::: Dokument
Die Auszeichnung der kriegsverbrecherischen Einheit, die in Butscha gewütet hat, durch Putin läuft doch eher darauf hinaus, dass W.P. alle diplomatischen Brücken hinter sich abgebrochen hat.
Thomas Damrau
6. September 2022 @ 09:35
Erschreckend ist, dass sich in immer mehr Ländern (USA, Italien, Ungarn, Spanien, …) das konservative Parteienspektrum in einem hemmungslosen Populismus abgleitet. Die Parteiprogramme werden aus den Bestandteilen „Unsere Interessen an erster Stelle“, „Diese Leute sind nicht von hier“, „Die traditionelle Familie wird durch den LGBT-Scheiß gefährdet“, „Der Mittelstand wird durch Sozialschmarotzer ausgebeutet“, „Die Wirtschaft muss durch Steuersenkungen angekurbelt werden“, „Umweltschutz gefährdet Wohlstand“ zusammengerührt.
Die Rezeptur ist zwar immer leicht unterschiedlich – das Ergebnis schmeckt aber offensichtlich einer zunehmenden Anzahl von Wählern: „Endlich sagt es mal eine(r).“
Auch in UK bedeutet der Übergang von Johnson zu Truss den Schritt von Populismus zu Hard-Core-Populismus.
::::::
::: Daten
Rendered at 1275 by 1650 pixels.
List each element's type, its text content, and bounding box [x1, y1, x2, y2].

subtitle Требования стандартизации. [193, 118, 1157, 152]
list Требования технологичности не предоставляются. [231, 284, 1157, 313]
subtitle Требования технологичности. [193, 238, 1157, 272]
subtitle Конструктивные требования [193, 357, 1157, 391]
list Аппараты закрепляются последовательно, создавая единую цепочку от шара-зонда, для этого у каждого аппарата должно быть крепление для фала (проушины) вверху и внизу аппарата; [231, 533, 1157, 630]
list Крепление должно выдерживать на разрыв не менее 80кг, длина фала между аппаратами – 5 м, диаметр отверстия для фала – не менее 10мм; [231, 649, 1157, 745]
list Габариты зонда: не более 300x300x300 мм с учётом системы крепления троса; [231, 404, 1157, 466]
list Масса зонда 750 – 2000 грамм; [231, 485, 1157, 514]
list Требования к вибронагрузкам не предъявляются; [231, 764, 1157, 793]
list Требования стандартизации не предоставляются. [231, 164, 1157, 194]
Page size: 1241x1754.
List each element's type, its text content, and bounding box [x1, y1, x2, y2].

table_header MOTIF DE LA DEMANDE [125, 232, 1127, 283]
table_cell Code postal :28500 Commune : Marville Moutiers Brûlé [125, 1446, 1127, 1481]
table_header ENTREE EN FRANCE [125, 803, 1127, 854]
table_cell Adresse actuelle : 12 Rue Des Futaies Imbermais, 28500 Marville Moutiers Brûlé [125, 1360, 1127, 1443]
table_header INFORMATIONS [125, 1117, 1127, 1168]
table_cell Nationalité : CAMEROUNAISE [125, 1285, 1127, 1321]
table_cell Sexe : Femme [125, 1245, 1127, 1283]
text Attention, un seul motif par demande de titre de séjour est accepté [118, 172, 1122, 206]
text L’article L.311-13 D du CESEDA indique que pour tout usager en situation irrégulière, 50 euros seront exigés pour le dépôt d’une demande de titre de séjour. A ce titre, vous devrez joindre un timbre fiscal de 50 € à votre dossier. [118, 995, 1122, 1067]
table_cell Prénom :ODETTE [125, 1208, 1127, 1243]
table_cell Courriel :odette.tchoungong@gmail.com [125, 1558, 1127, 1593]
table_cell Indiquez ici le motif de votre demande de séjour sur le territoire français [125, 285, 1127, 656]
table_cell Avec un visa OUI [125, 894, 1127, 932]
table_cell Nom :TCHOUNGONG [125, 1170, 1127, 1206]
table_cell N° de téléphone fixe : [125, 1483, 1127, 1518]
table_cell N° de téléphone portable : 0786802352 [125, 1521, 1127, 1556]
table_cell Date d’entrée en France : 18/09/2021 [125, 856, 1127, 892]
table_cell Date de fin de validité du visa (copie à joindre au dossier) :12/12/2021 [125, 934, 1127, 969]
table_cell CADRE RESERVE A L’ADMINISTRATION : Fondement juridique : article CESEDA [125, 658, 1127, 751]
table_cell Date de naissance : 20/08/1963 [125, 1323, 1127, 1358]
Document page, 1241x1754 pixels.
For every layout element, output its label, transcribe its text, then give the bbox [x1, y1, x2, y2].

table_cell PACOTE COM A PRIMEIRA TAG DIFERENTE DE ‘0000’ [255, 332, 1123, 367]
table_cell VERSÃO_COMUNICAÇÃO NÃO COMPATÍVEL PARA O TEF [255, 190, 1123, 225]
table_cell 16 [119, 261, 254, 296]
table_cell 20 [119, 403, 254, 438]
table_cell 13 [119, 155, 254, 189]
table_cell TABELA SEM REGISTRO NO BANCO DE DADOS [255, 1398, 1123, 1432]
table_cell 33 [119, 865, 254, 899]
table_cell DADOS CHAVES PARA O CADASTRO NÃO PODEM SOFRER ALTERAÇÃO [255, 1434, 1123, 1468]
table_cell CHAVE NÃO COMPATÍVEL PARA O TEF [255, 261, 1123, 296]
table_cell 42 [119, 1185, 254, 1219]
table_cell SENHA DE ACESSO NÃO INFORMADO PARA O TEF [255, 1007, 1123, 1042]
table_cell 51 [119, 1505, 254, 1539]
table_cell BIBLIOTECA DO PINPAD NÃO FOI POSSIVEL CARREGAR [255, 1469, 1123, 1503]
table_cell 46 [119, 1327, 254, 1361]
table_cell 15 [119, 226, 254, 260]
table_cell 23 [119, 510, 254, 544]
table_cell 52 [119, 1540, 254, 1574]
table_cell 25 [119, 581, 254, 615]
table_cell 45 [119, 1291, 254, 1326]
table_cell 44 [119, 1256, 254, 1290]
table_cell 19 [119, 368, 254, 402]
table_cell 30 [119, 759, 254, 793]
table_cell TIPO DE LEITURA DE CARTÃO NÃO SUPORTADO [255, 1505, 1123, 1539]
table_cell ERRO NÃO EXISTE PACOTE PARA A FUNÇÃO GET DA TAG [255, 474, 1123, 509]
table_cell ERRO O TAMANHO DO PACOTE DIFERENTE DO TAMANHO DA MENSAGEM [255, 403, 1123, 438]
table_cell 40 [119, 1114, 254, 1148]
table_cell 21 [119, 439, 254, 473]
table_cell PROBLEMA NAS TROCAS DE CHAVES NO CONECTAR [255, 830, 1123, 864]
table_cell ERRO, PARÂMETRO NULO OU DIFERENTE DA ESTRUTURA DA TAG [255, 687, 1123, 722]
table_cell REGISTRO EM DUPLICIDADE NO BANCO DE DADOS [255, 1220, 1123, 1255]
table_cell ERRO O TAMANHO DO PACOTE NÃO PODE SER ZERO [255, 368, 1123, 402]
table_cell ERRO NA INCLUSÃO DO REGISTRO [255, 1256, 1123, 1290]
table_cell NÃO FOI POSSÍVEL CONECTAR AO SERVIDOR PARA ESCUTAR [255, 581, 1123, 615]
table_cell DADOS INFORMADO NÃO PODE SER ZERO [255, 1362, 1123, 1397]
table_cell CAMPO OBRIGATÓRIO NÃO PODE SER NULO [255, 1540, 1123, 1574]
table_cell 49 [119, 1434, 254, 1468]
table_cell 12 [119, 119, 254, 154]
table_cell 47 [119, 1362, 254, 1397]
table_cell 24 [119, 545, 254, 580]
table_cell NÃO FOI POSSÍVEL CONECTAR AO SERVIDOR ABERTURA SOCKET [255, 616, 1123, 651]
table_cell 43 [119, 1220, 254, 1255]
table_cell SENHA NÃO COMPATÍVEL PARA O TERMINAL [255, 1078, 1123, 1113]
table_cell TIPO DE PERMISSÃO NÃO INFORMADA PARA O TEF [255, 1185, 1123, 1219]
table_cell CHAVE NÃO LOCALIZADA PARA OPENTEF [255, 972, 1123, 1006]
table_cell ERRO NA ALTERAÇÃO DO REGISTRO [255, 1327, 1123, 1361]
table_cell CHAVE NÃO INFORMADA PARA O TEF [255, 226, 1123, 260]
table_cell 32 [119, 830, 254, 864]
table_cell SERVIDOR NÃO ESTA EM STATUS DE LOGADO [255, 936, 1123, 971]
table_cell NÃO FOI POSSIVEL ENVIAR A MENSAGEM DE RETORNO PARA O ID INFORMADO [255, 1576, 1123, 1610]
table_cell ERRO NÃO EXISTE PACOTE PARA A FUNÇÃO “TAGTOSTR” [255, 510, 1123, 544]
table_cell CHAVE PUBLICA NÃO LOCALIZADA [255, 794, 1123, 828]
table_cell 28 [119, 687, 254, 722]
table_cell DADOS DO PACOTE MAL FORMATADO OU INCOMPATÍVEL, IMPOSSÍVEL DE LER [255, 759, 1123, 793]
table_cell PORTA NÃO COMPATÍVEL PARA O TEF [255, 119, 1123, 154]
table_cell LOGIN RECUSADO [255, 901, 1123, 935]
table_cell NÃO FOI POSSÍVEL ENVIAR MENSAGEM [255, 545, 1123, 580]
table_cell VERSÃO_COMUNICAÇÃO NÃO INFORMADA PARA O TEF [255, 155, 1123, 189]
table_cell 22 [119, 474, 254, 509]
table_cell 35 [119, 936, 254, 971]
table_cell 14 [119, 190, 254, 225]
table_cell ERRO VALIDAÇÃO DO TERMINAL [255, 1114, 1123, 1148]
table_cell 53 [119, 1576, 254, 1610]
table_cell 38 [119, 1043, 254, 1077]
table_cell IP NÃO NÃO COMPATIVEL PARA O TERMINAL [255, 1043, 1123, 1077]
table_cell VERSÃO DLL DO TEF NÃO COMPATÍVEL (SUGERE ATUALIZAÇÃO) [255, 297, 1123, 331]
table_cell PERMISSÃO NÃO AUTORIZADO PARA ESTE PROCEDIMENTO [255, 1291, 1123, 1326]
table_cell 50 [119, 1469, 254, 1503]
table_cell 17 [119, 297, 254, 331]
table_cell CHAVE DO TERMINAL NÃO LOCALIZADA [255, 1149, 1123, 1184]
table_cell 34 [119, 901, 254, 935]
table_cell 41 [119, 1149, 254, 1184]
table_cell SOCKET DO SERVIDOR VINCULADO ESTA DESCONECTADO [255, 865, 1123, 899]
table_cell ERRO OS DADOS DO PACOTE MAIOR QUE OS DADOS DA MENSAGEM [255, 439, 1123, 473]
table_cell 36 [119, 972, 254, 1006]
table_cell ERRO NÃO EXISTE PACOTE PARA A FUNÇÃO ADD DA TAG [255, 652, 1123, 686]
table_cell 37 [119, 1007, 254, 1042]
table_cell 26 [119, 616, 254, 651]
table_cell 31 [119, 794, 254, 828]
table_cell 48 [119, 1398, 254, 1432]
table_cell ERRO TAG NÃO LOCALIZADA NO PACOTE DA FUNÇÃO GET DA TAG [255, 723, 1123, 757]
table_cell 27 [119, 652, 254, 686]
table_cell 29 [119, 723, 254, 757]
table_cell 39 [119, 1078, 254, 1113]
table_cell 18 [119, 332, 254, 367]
::::::
**Ihre Aufgabe**
Schreiben Sie den Text über den Populismus konservativer Parteien im Anschluss an seinen letzten Satz weiter.

**Endgültige Antwort**
european
6. September 2022 @ 19:58
Es wäre zu kurz gegriffen, den Wählern dafür die Schuld zu geben. Nach der Finanzkrise hat man ganze Bevölkerungsgruppen in die Armut geknüppelt. Nicht nur in Deutschland. Die Jugendarbeitslosigkeit insbesondere in den Südländern ist immer noch sehr hoch. Die Investitionsquote aufgrund der Austeritätsauflagen viel zu niedrig. Man muss sich nur die Brüningsche Sparpolitik ansehen, die direkt zum Aufstieg der Nazis geführt hat.
Man wusste das und hat es trotzdem durchgepeitscht. Die Zockerbanker kamen davon, die Banken wurden rausgehauen, die Politiker in Aufsichtsgremien wurden nicht belangt, die Bevölkerung in die Armut geknüppelt. Soviel Nährboden auf einmal für all die LePens, Salvinis und wie sie alle heißen. Dass die Blaubraunen bundesweit so vor sich hindümpeln liegt einfach nur am “schlechten” Personal. Im Osten haben sie sich etabliert. Dort wo ca. 40% der Bevölkerung im Niedriglohnsektor arbeiten. Keine Zusammenhänge? 40plus Prozent der Deutschen sind nicht sparfähig. Kein Puffer. Nichts. Alles geht sofort auf die Haut.
2015 braucht man wohl nicht mehr zu erwähnen.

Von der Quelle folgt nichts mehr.